[Saved entries]
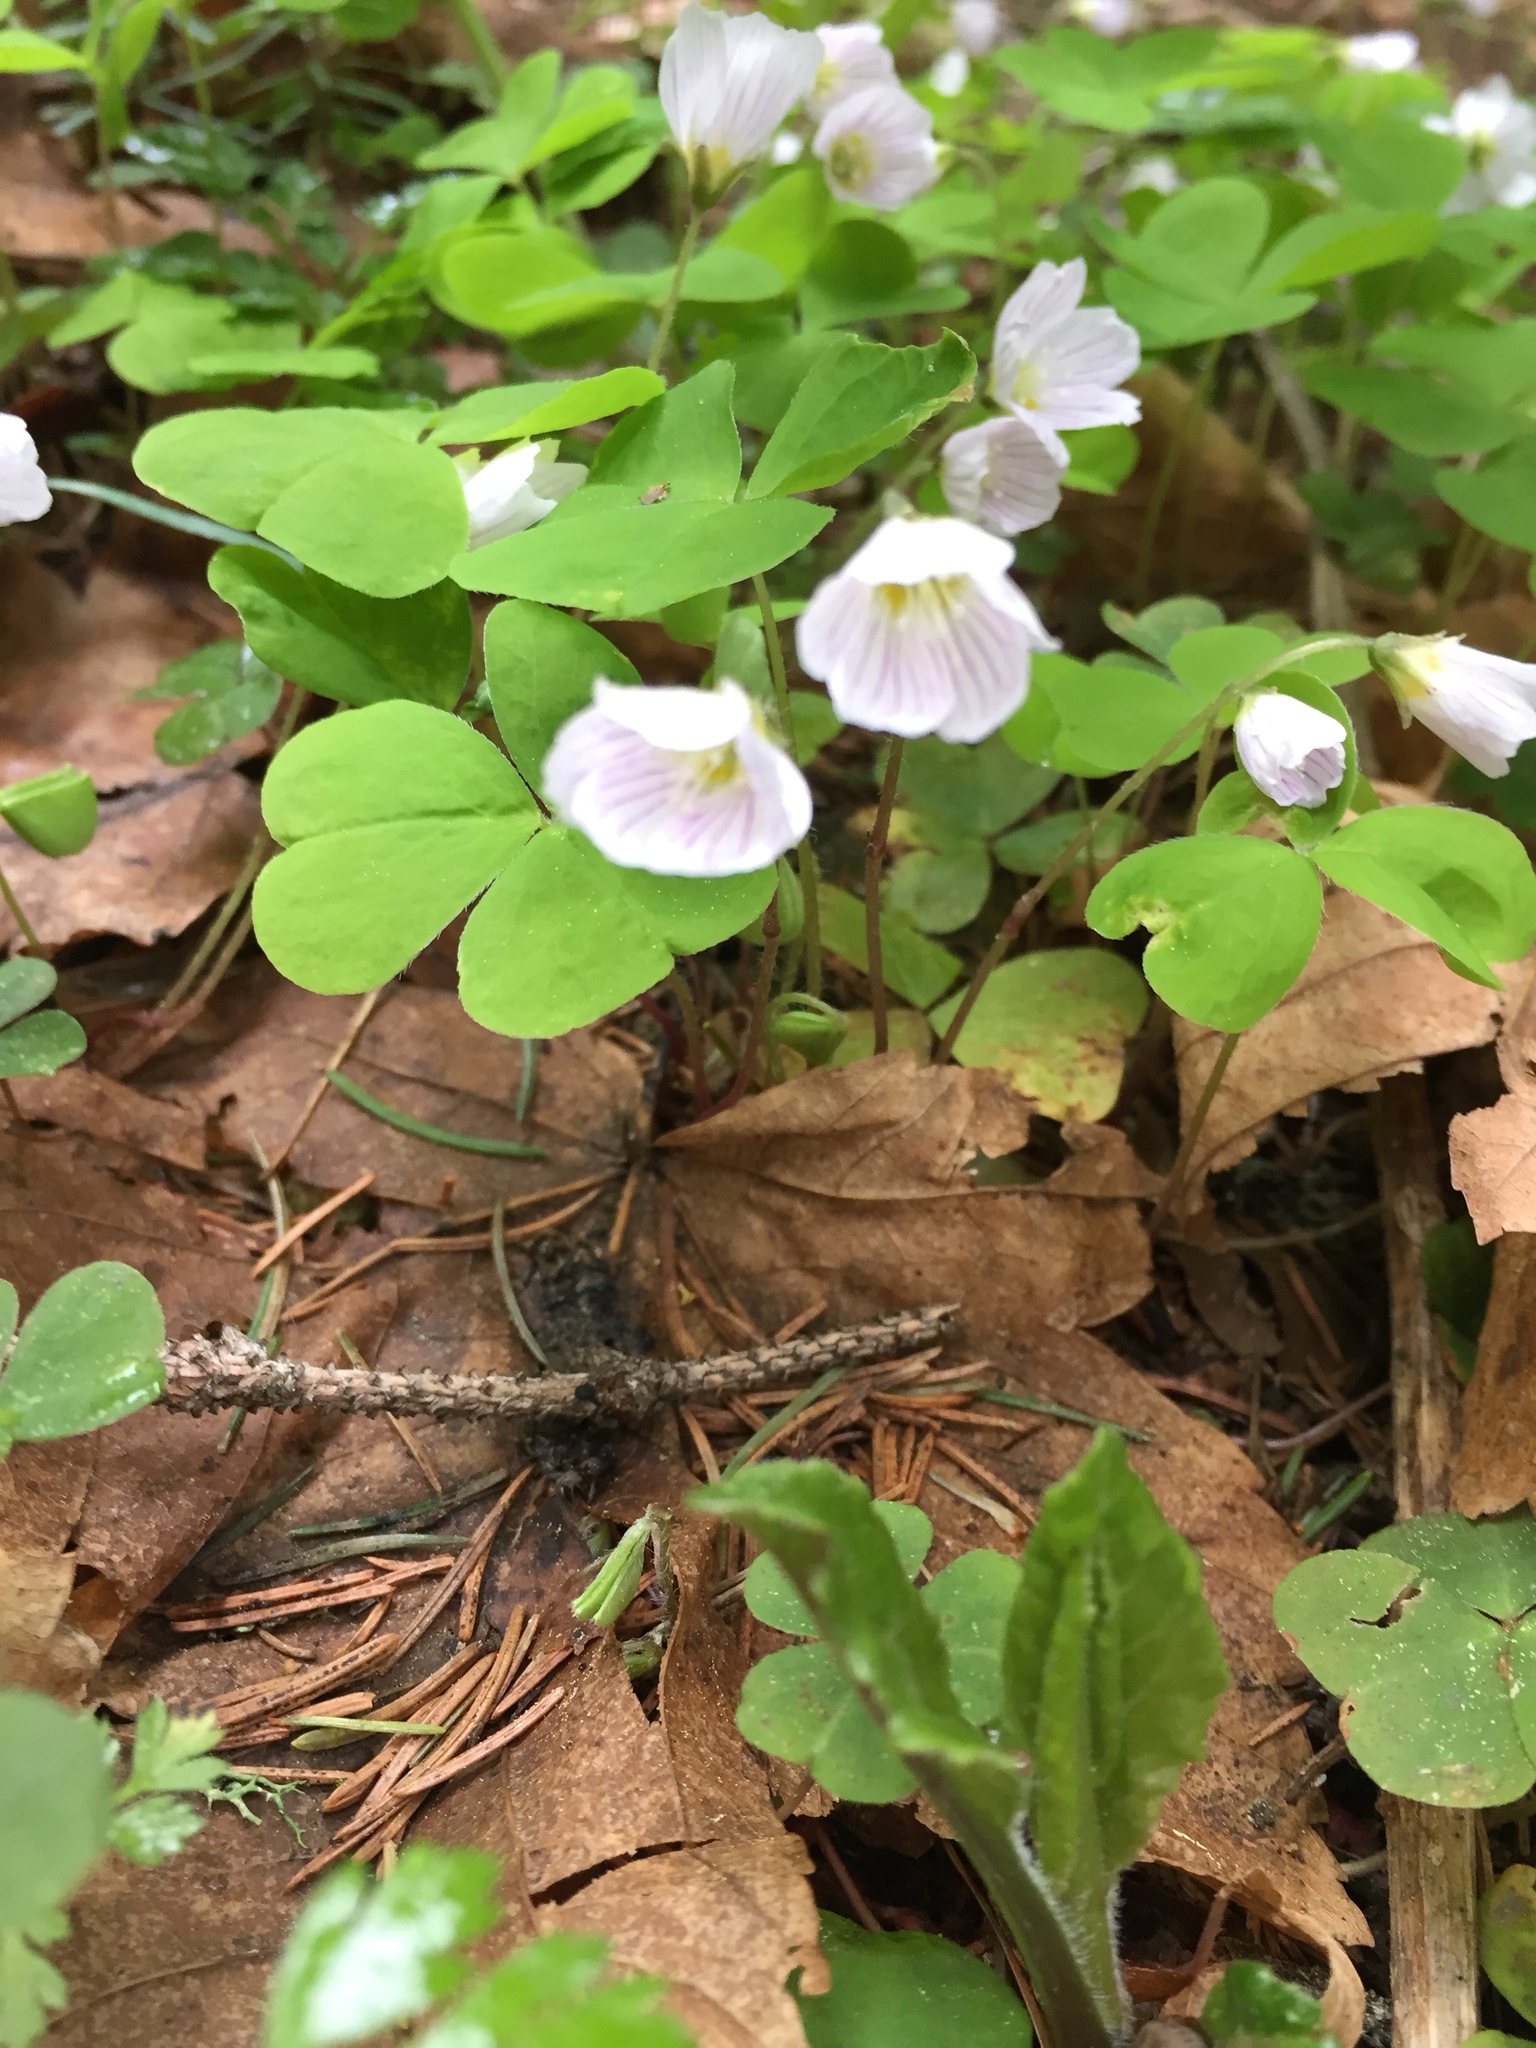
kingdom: Plantae
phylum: Tracheophyta
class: Magnoliopsida
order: Oxalidales
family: Oxalidaceae
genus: Oxalis
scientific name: Oxalis acetosella
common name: Wood-sorrel
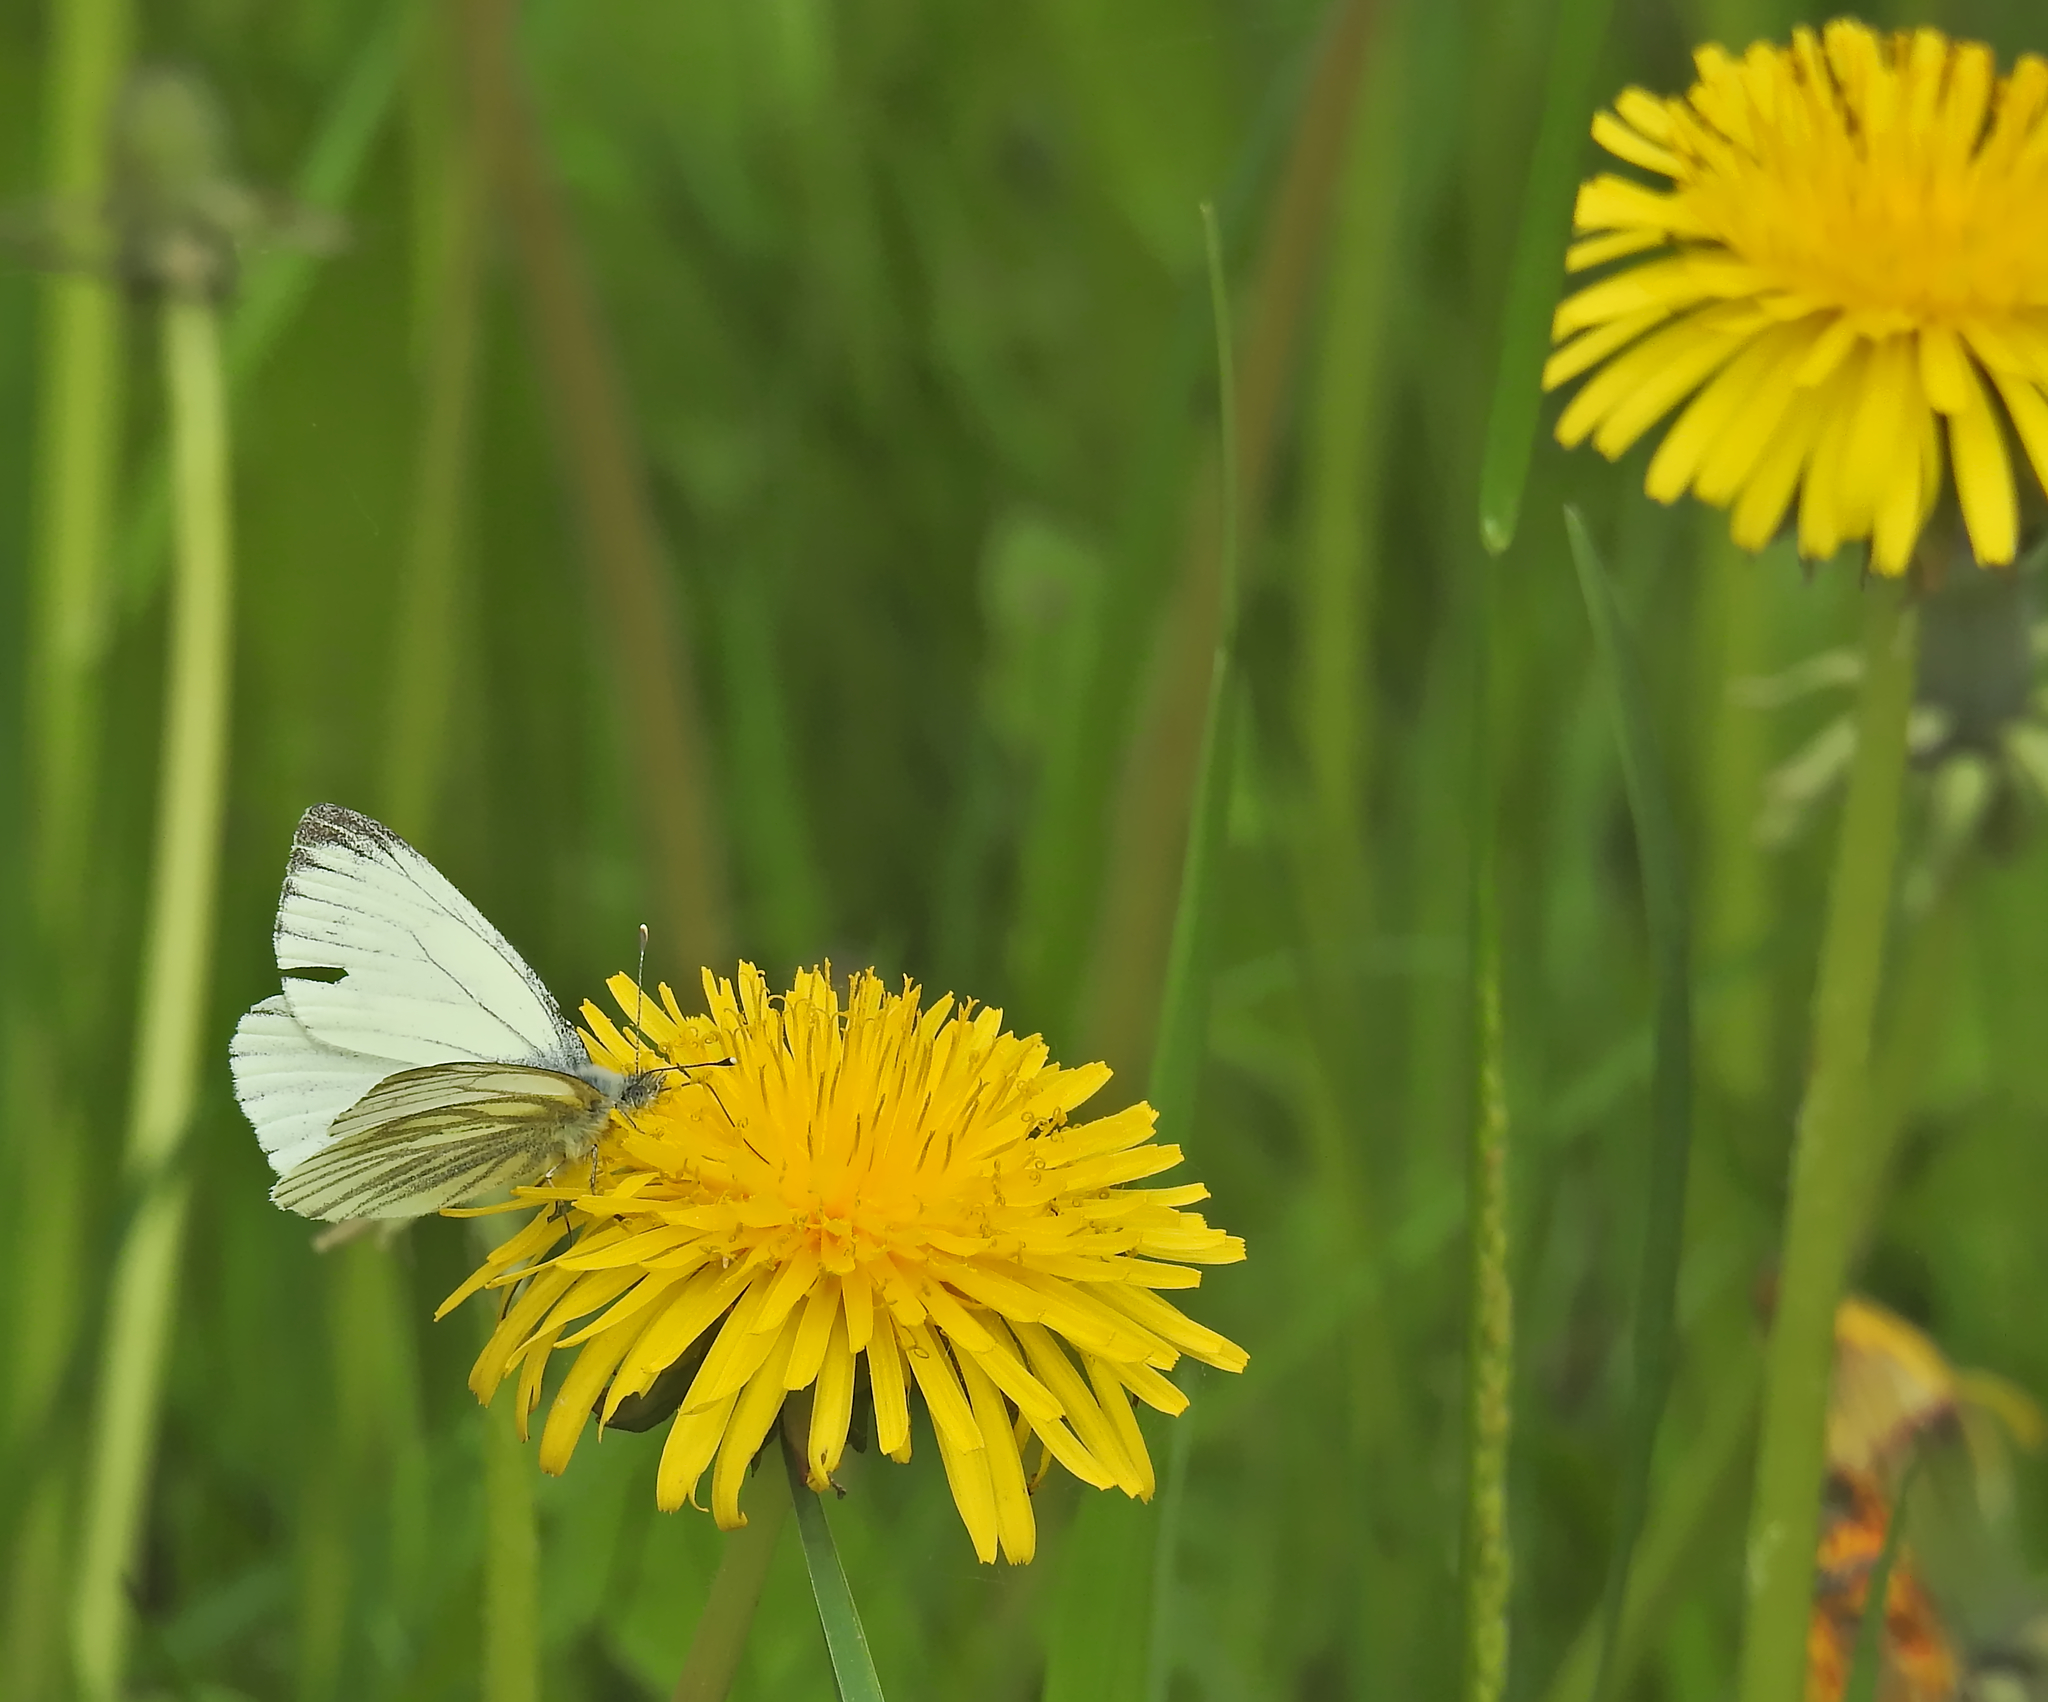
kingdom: Animalia
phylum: Arthropoda
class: Insecta
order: Lepidoptera
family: Pieridae
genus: Pieris
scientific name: Pieris napi
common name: Green-veined white
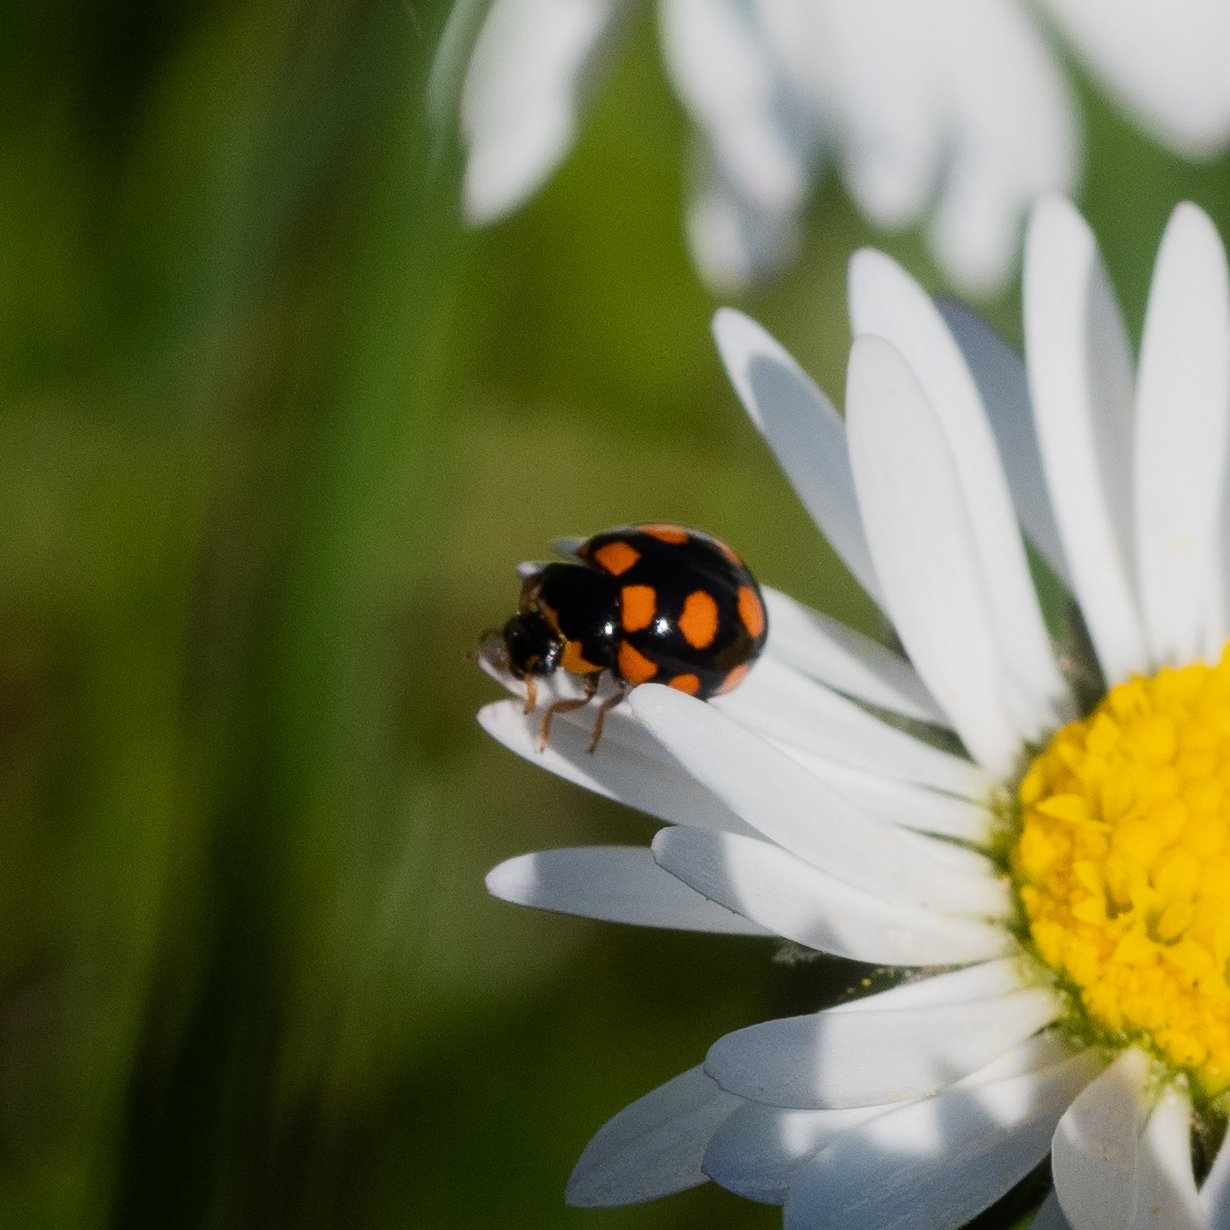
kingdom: Animalia
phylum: Arthropoda
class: Insecta
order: Coleoptera
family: Coccinellidae
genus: Coccinula
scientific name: Coccinula quatuordecimpustulata
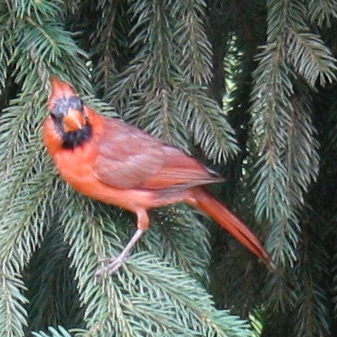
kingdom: Animalia
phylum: Chordata
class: Aves
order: Passeriformes
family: Cardinalidae
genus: Cardinalis
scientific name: Cardinalis cardinalis
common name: Northern cardinal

Exercise requirements: Switch "common name" to "vernacular name" throughout all the rows above and write the lines out again with nothing else changed. Leave the pictures out of your answer.

Answer to the problem:
kingdom: Plantae
phylum: Tracheophyta
class: Magnoliopsida
order: Oxalidales
family: Oxalidaceae
genus: Oxalis
scientific name: Oxalis acetosella
vernacular name: Wood-sorrel
kingdom: Animalia
phylum: Arthropoda
class: Insecta
order: Lepidoptera
family: Pieridae
genus: Pieris
scientific name: Pieris napi
vernacular name: Green-veined white
kingdom: Animalia
phylum: Arthropoda
class: Insecta
order: Coleoptera
family: Coccinellidae
genus: Coccinula
scientific name: Coccinula quatuordecimpustulata
kingdom: Animalia
phylum: Chordata
class: Aves
order: Passeriformes
family: Cardinalidae
genus: Cardinalis
scientific name: Cardinalis cardinalis
vernacular name: Northern cardinal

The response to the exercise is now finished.